EXERCISE DETAILS:
Below are records that should be duplicated exactly, with no image retained.

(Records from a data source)

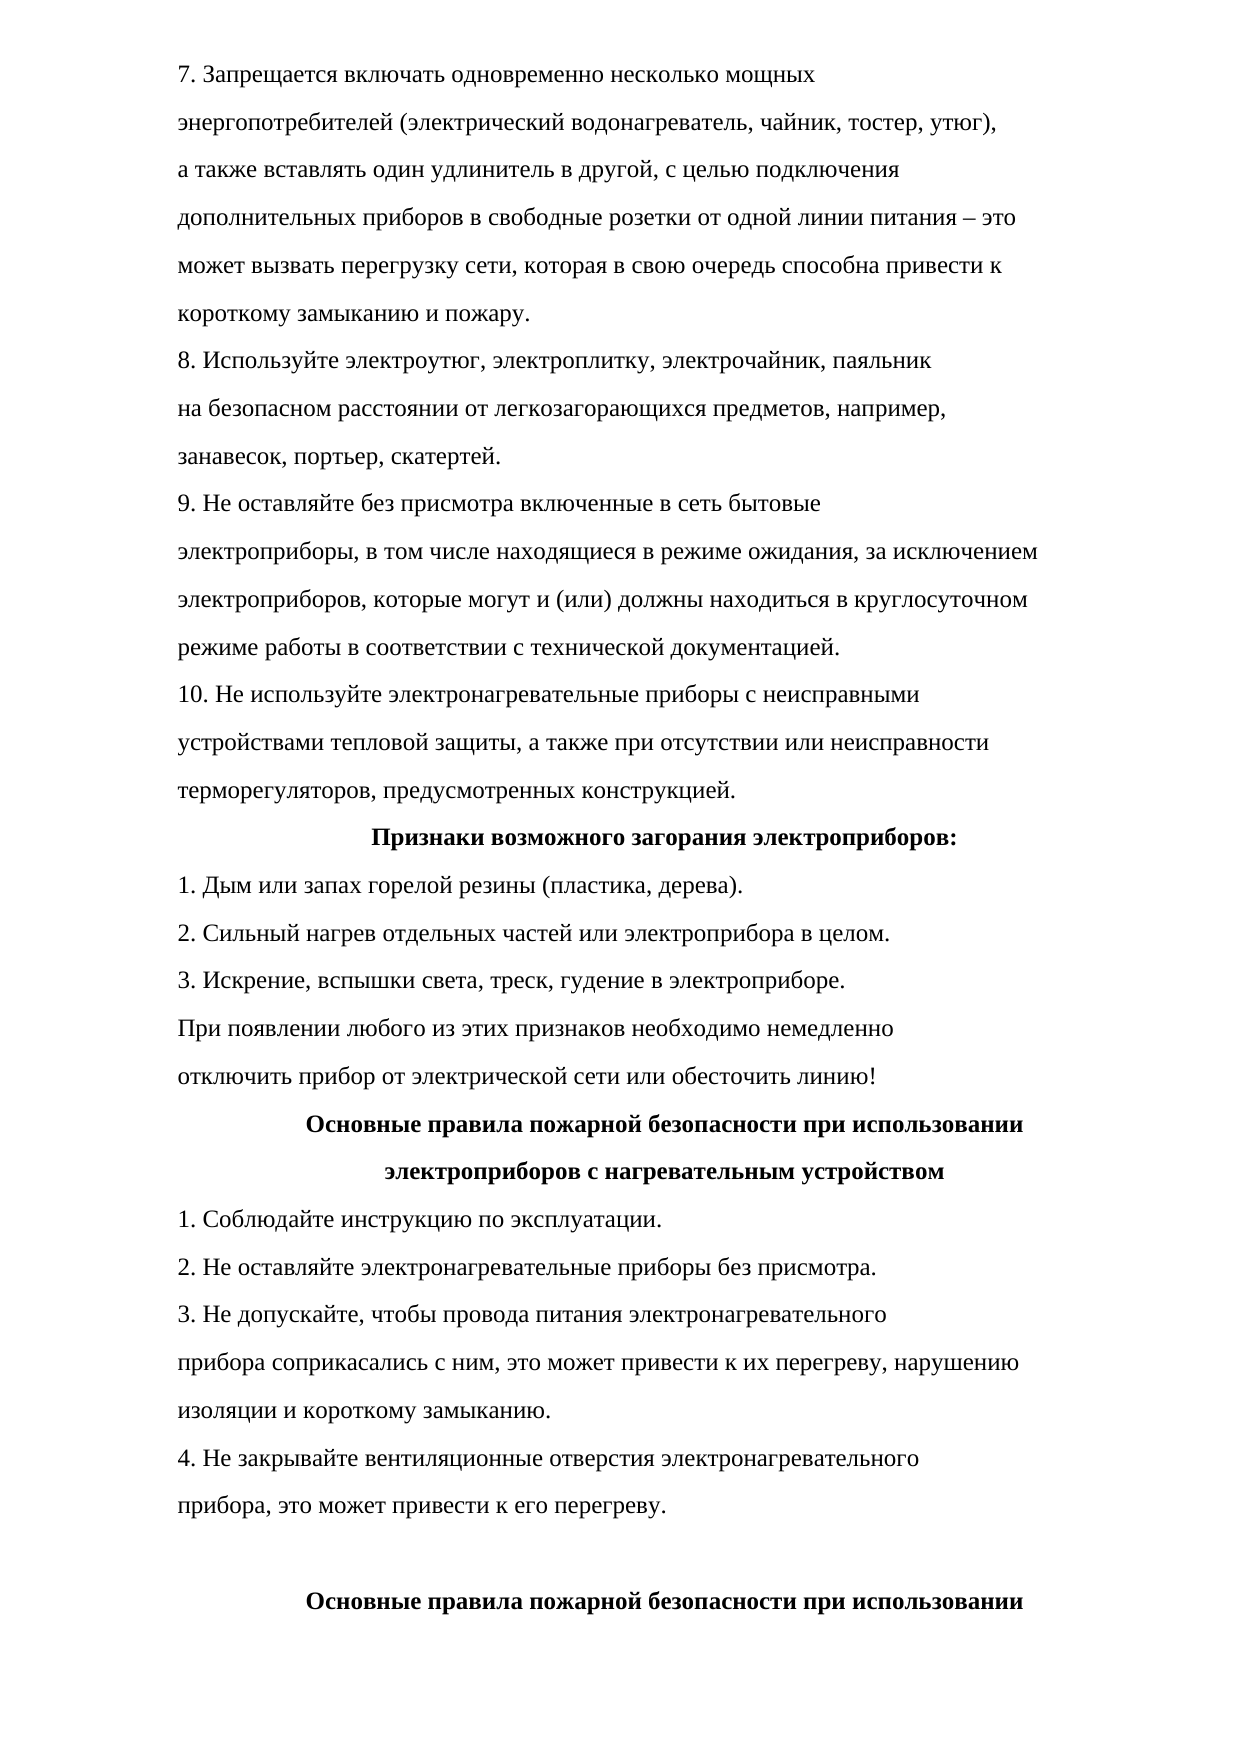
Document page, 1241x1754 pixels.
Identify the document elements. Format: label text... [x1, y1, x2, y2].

text электроприборы, в том числе находящиеся в режиме ожидания, за исключением [177, 536, 1152, 565]
text Признаки возможного загорания электроприборов: [177, 822, 1152, 851]
text прибора, это может привести к его перегреву. [177, 1490, 1152, 1519]
text электроприборов с нагревательным устройством [177, 1156, 1152, 1185]
text энергопотребителей (электрический водонагреватель, чайник, тостер, утюг), [177, 107, 1152, 136]
text Основные правила пожарной безопасности при использовании [177, 1109, 1152, 1137]
text 7. Запрещается включать одновременно несколько мощных [177, 59, 1152, 88]
text отключить прибор от электрической сети или обесточить линию! [177, 1061, 1152, 1090]
text Основные правила пожарной безопасности при использовании [177, 1586, 1152, 1614]
text на безопасном расстоянии от легкозагорающихся предметов, например, [177, 393, 1152, 422]
text короткому замыканию и пожару. [177, 298, 1152, 326]
text прибора соприкасались с ним, это может привести к их перегреву, нарушению [177, 1347, 1152, 1376]
text 2. Не оставляйте электронагревательные приборы без присмотра. [177, 1252, 1152, 1281]
text 1. Дым или запах горелой резины (пластика, дерева). [177, 870, 1152, 899]
text режиме работы в соответствии с технической документацией. [177, 632, 1152, 660]
text 3. Не допускайте, чтобы провода питания электронагревательного [177, 1299, 1152, 1328]
text а также вставлять один удлинитель в другой, с целью подключения [177, 154, 1152, 183]
text 8. Используйте электроутюг, электроплитку, электрочайник, паяльник [177, 345, 1152, 374]
text занавесок, портьер, скатертей. [177, 441, 1152, 469]
text дополнительных приборов в свободные розетки от одной линии питания – это [177, 202, 1152, 231]
text устройствами тепловой защиты, а также при отсутствии или неисправности [177, 727, 1152, 756]
text 2. Сильный нагрев отдельных частей или электроприбора в целом. [177, 918, 1152, 947]
text 1. Соблюдайте инструкцию по эксплуатации. [177, 1204, 1152, 1233]
text может вызвать перегрузку сети, которая в свою очередь способна привести к [177, 250, 1152, 279]
text изоляции и короткому замыканию. [177, 1395, 1152, 1424]
text 10. Не используйте электронагревательные приборы с неисправными [177, 679, 1152, 708]
text 3. Искрение, вспышки света, треск, гудение в электроприборе. [177, 966, 1152, 994]
text 9. Не оставляйте без присмотра включенные в сеть бытовые [177, 488, 1152, 517]
text 4. Не закрывайте вентиляционные отверстия электронагревательного [177, 1443, 1152, 1471]
text терморегуляторов, предусмотренных конструкцией. [177, 775, 1152, 803]
text электроприборов, которые могут и (или) должны находиться в круглосуточном [177, 584, 1152, 613]
text При появлении любого из этих признаков необходимо немедленно [177, 1013, 1152, 1042]
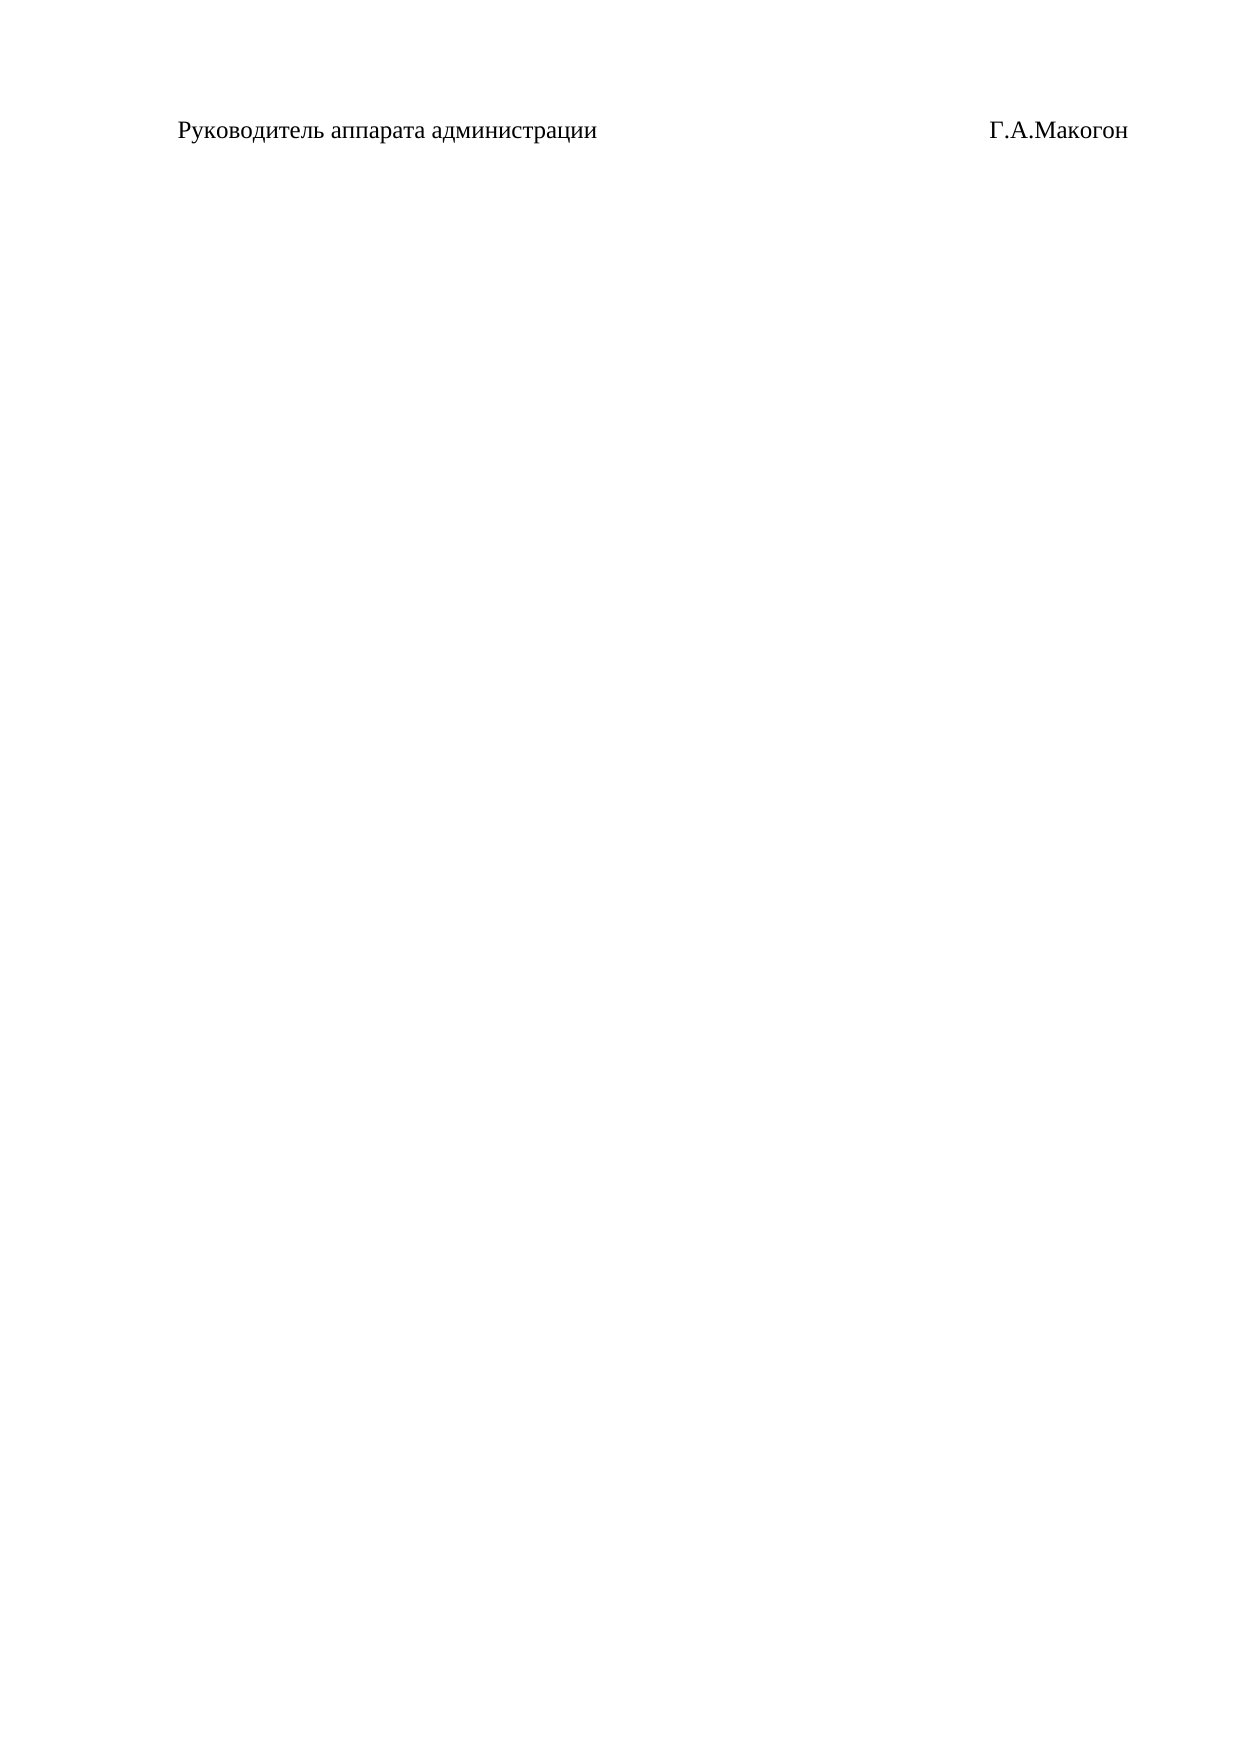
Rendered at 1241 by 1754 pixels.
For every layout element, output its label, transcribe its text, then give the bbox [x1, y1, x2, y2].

RESULT OF THIS EXERCISE:
Document page, 1241x1754 pixels.
Identify the document elements. Format: label text... [x1, y1, x2, y2].

text электроприборы, в том числе находящиеся в режиме ожидания, за исключением [177, 536, 1152, 565]
text Признаки возможного загорания электроприборов: [177, 822, 1152, 851]
text прибора, это может привести к его перегреву. [177, 1490, 1152, 1519]
text электроприборов с нагревательным устройством [177, 1156, 1152, 1185]
text энергопотребителей (электрический водонагреватель, чайник, тостер, утюг), [177, 107, 1152, 136]
text Основные правила пожарной безопасности при использовании [177, 1109, 1152, 1137]
text 7. Запрещается включать одновременно несколько мощных [177, 59, 1152, 88]
text отключить прибор от электрической сети или обесточить линию! [177, 1061, 1152, 1090]
text Основные правила пожарной безопасности при использовании [177, 1586, 1152, 1614]
text на безопасном расстоянии от легкозагорающихся предметов, например, [177, 393, 1152, 422]
text короткому замыканию и пожару. [177, 298, 1152, 326]
text прибора соприкасались с ним, это может привести к их перегреву, нарушению [177, 1347, 1152, 1376]
text 2. Не оставляйте электронагревательные приборы без присмотра. [177, 1252, 1152, 1281]
text 1. Дым или запах горелой резины (пластика, дерева). [177, 870, 1152, 899]
text режиме работы в соответствии с технической документацией. [177, 632, 1152, 660]
text 3. Не допускайте, чтобы провода питания электронагревательного [177, 1299, 1152, 1328]
text а также вставлять один удлинитель в другой, с целью подключения [177, 154, 1152, 183]
text 8. Используйте электроутюг, электроплитку, электрочайник, паяльник [177, 345, 1152, 374]
text занавесок, портьер, скатертей. [177, 441, 1152, 469]
text дополнительных приборов в свободные розетки от одной линии питания – это [177, 202, 1152, 231]
text устройствами тепловой защиты, а также при отсутствии или неисправности [177, 727, 1152, 756]
text 2. Сильный нагрев отдельных частей или электроприбора в целом. [177, 918, 1152, 947]
text 1. Соблюдайте инструкцию по эксплуатации. [177, 1204, 1152, 1233]
text может вызвать перегрузку сети, которая в свою очередь способна привести к [177, 250, 1152, 279]
text изоляции и короткому замыканию. [177, 1395, 1152, 1424]
text 10. Не используйте электронагревательные приборы с неисправными [177, 679, 1152, 708]
text 3. Искрение, вспышки света, треск, гудение в электроприборе. [177, 966, 1152, 994]
text 9. Не оставляйте без присмотра включенные в сеть бытовые [177, 488, 1152, 517]
text 4. Не закрывайте вентиляционные отверстия электронагревательного [177, 1443, 1152, 1471]
text терморегуляторов, предусмотренных конструкцией. [177, 775, 1152, 803]
text электроприборов, которые могут и (или) должны находиться в круглосуточном [177, 584, 1152, 613]
text При появлении любого из этих признаков необходимо немедленно [177, 1013, 1152, 1042]
Rendered at 1241 by 1754 pixels.
For every layout element, output its label, transcribe its text, then give the bbox [x1, y1, x2, y2].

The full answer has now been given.